When signs of leukemia are noticed but blood sample does not show abnormally high white blood cell count, the condition is termed as ‘aleukemic leukemia’. Read on to know the causes and symptoms of this rare type of leukemia….
Leukemia is a serious disease, a cancer of blood or bone marrow. It is a cancer of white blood cells (WBCs). Abnormal production of leukocytes or white blood cells in the bone marrow leads to leukemia, resulting in several health complications. Leukemia is classified into lymphocytic leukemia or meylogenous leukemia, depending upon which type of cells are affected, lymphocytes or the myeloid cells. Leukemia can be acute or chronic, depending upon its rate of progression. Hairy cell leukemia, T cell prolymphocytic leukemia, large granular lymphocytic leukemia, etc., are some other types of leukemia.

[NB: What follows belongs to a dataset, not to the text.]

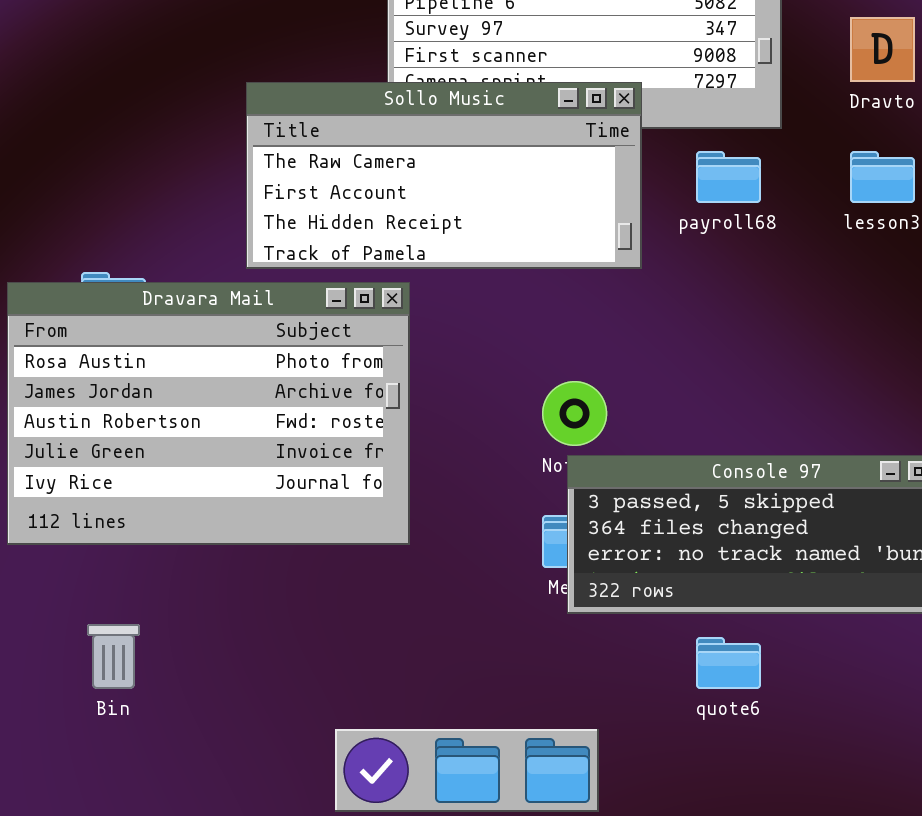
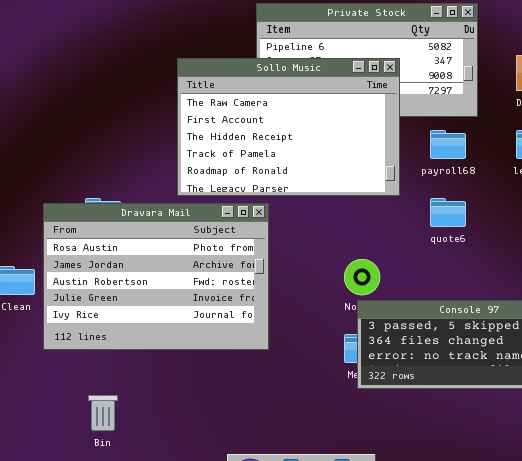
Sollo Music: [246,82,642,269] -> [177,58,400,196], resized
quote6: [696,637,761,689] -> [430,198,466,227], moved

What is Aleukemic Leukemia
The bone marrow of a leukemic patient cannot produce sufficient number of healthy blood cells due to over population of immature blood cells within itself. The immature white blood cells, though high in number, are not capable of protecting the body from diseases and disorders. Reduced count of red blood cells (RBCs) and platelets, along with high count of white blood cells is characteristic of leukemia. In aleukemic leukemia, increased number of white blood cells is not detected in a blood test. It is a rare type of leukemia. This type of leukemia can also be lymphocytic, monocytic, or myelogenous. It can be seen in patients diagnosed with acute/chronic lymphocytic/meylogenous leukemia and also in prolymphocytic leukemia, and myelodysplastic syndrome. Aleukemic leukemia cutis is a rare condition wherein the skin gets seriously affected due to cutaneous infiltration by cancerous lymphocytes. The abnormally growing WBCs may accumulate in the spleen, liver, lymph nodes, testes, brain, etc., and can affect the normal function of these organs.
Aleukemic Leukemia Causes
As the abnormal number of white blood cells is not detected in a blood test, this condition is usually not diagnosed at an early stage. Exact causes of this type of leukemia are not yet known. The stem cells in the bone marrow (the soft material in the center of the bone) play an important role in production of various types of blood cells. The stem cells mature into RBCs (which transport oxygen to body cells), WBCs (which fight infections and diseases) and platelets (which promote clotting of blood). A myeloid/lymphoid stem cell turns into a blast during abnormal production of white blood cells. Normally cells die after a certain period of time but abnormal white blood cells do not die and lead to several health problems. When these abnormal number of white blood cells do not spread in the peripheral blood, the condition is known as aleukemic leukemia. It can be diagnosed in patients having acute myelogenous/blastic leukemia, acute lymphoblastic/lymphocytic leukemia, lymphoproliferative disorder or hairy cell leukemia. Excessive smoking, exposure to harmful radiation (X rays, atomic bomb explosion, benzene), chemotherapy, certain inherited diseases like down syndrome, certain blood disorders, family history of leukemia are considered as risk factors for leukemia.
Aleukemic Leukemia Symptoms
Leukemia can invade the skin even before the leukemic cells are detected in peripheral blood or bone marrow. In case of aleukemic leukemia cutis, lesions on skin are noticed. Skin nodules, red skin lesions, scaly lesions can be noticed. In such cases, the prognosis is not so favorable. But such cases are rare. Leukemia symptoms include excessive fatigue, frequent infections, feeling sick, fever and chills, loss of appetite, undesired weight loss, unexplained bruising, excessive bleeding, swollen lymph nodes, chronic cough, abdominal pain, pain in the bone, skin lesions, etc. The symptoms may vary from person to person, depending upon the severity of the disease, age of the person, his/her overall health, etc.
Due to lowered red blood cell count, a leukemic patient experiences the symptoms of anemia. As the number of blood platelets drops down, difficulty in clotting of blood is experienced. Lack of oxygen and nutrients to various parts of the body affects the functions of bodily organs. Early detection of aleukemic leukemia and prompt treatment can improve the life expectancy of the patient.